Snowflake rebuts DataBricks’ Snowflake performance comparison as lacking integrity

Snowflake competitor Databricks claimed a TPC-DS benchmark record for its data lakehouse technology and said a study showed it was 2.5x faster than Snowflake. Databricks lacks integrity according to Snowflake, which has come out fighting, saying the study was flawed.

Databricks claims that source data in it its so-called data lakehouse can be analysed faster than if it were filtered and processed through an Extract-Transform-Load (ETL) procedure and then loaded into a data warehouse, such as Snowflake’s, for analysis. TPC-DS is a decision support benchmark with audited results. Databricks achieved 32,941,245 QphDS @ 100TB, beating the previous world record held by Alibaba’s custom built system, which achieved 14,861,137 QphDS @ 100TB

Databricks announced the research team at Barcelona Supercomputing Center (BSC) ran a different benchmark comparing Databricks SQL and Snowflake, and found that Databricks SQL was 2.7x faster than a similarly sized Snowflake setup. They benchmarked Databricks using two different modes: on-demand and spot (underlying machines backed by spot instances with lower reliability but also lower cost). Databricks was 7.4x cheaper than Snowflake in on-demand mode, and 12x in spot.

A Snowflake blog by founders Benoit Dageville and Thierry Cruanes said Snowflake had deliberately not engaged in “benchmarking wars and making competitive performance claims divorced from real-world experiences. This practice is simply inconsistent with our core value of putting customers first.”

Also: “Anyone who has been in the industry long enough can likely attest to the reality that the benchmark race became a distraction from building great products for customers.” However, in this Databricks instance, “Though Databricks’ results are under audit as part of the TPC submission process, it’s turned the communication of a technical accomplishment into a marketing stunt lacking integrity in its comparisons with Snowflake.”

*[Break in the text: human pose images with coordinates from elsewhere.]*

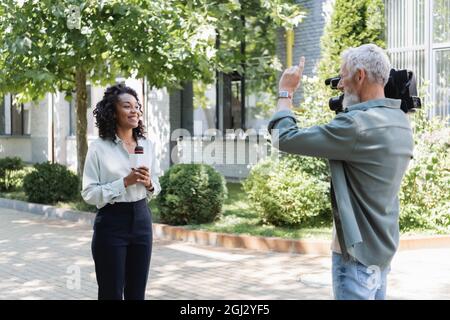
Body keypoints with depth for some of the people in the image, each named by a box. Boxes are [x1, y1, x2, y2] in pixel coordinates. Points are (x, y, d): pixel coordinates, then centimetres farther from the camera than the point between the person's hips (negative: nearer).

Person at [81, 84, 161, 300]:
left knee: (137, 293, 9)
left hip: (141, 220, 5)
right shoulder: (99, 148, -9)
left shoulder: (147, 145, 6)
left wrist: (148, 184, -9)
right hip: (111, 223, -5)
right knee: (111, 293, 2)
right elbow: (89, 193, -13)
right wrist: (125, 182, -21)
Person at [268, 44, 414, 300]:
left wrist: (286, 92, -4)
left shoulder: (358, 124, -23)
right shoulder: (401, 122, 4)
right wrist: (348, 104, 13)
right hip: (382, 250, 9)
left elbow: (285, 139, -19)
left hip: (358, 253, -9)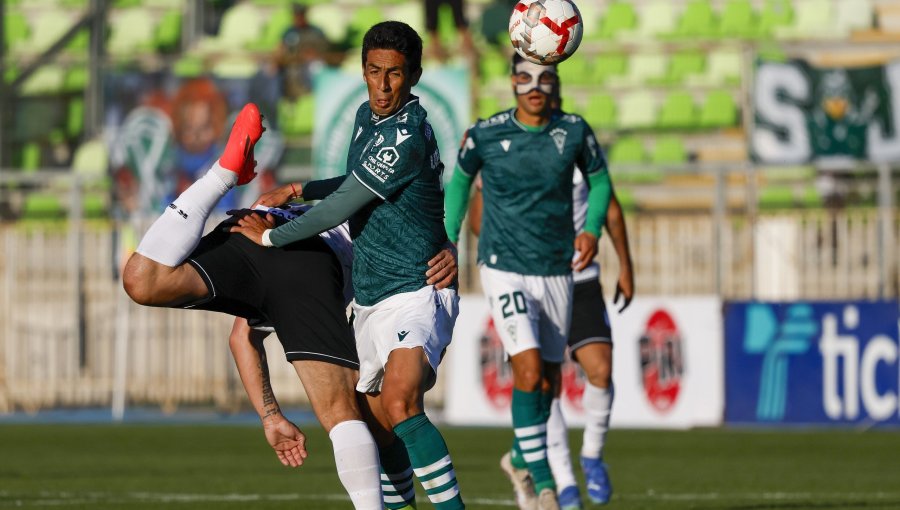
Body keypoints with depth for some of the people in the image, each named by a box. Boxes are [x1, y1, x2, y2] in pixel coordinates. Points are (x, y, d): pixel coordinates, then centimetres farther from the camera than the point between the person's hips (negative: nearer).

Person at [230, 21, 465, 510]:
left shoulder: (407, 137, -21)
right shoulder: (367, 117, 9)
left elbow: (341, 207, -17)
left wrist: (270, 235, -5)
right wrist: (297, 190, 24)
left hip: (417, 292, -9)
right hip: (371, 300, 9)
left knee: (399, 404, -29)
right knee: (378, 428, 12)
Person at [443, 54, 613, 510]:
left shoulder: (574, 132, -3)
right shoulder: (484, 135, -7)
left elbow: (599, 181, 14)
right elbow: (459, 181, 12)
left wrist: (591, 229, -2)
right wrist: (448, 240, 9)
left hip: (556, 273, 3)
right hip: (504, 270, -3)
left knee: (548, 382, 10)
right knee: (529, 370, -19)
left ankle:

The two founders say “The Snowflake results that it published were not transparent, audited, or reproducible. And, those results are wildly incongruent with our internal benchmarks and our customers’ experiences.”

The Databricks blog included this chart:

The TPC-DS power run consists of running 99 queries against the 100TB scale TPC-DS database.

Snowflake took issue with the Databricks-Barcelona result and ran the test itself:

It said: “Out of the box, all the queries execute on a 4XL warehouse in 3,760s, using the best elapsed time of two successive runs. This is more than two times faster than what Databricks has reported as the Snowflake result, while using a 4XL warehouse, which is only half the size of what Databricks indicated it used for its own power run.”

But Databricks was still faster, though not by so much. However Snowflake is developing 5XL warehouse technology and claims “Our 5XL in its current form significantly beats Databricks in total elapsed time (2,597s versus 3,527s), and we expect material improvements when it reaches general availability.”

Price/performance

Databricks also said the Barcelona study showed it had vastly better price/performance than Snowflake:

The Snowflake founders dislike Databricks’ price/performance comparison too, saying it is misleading. “Our Standard Edition on-demand price for a 4XL warehouse run in the AWS-US-WEST cloud region is $256 for an hour. Since Snowflake has per-second billing, the price/performance for the entire power run is $267 for Snowflake, versus the $1,791 Databricks reported on our behalf.”  Here is its chart showing this:

So, again, Databricks was better than Snowflake, although by much less of a margin. However, the Snowflake founders argue: “Using Standard Edition list price, Snowflake matches Databricks on price/performance: $267 versus $275 for the on-demand price of the Databricks configuration used for the 3,527s power run that was submitted to TPC.”

They say interested parties can run the SnowFlake TPC-DS benchmark power run themselves. It only takes a few mouse clicks and about an hour of elapsed time. Snowflake itself “will not publish synthetic industry benchmarks as they typically do not translate to benefits for customers.”

Certainly not in this instance, as it would show that Databricks is slightly faster at roughly similar price/performance.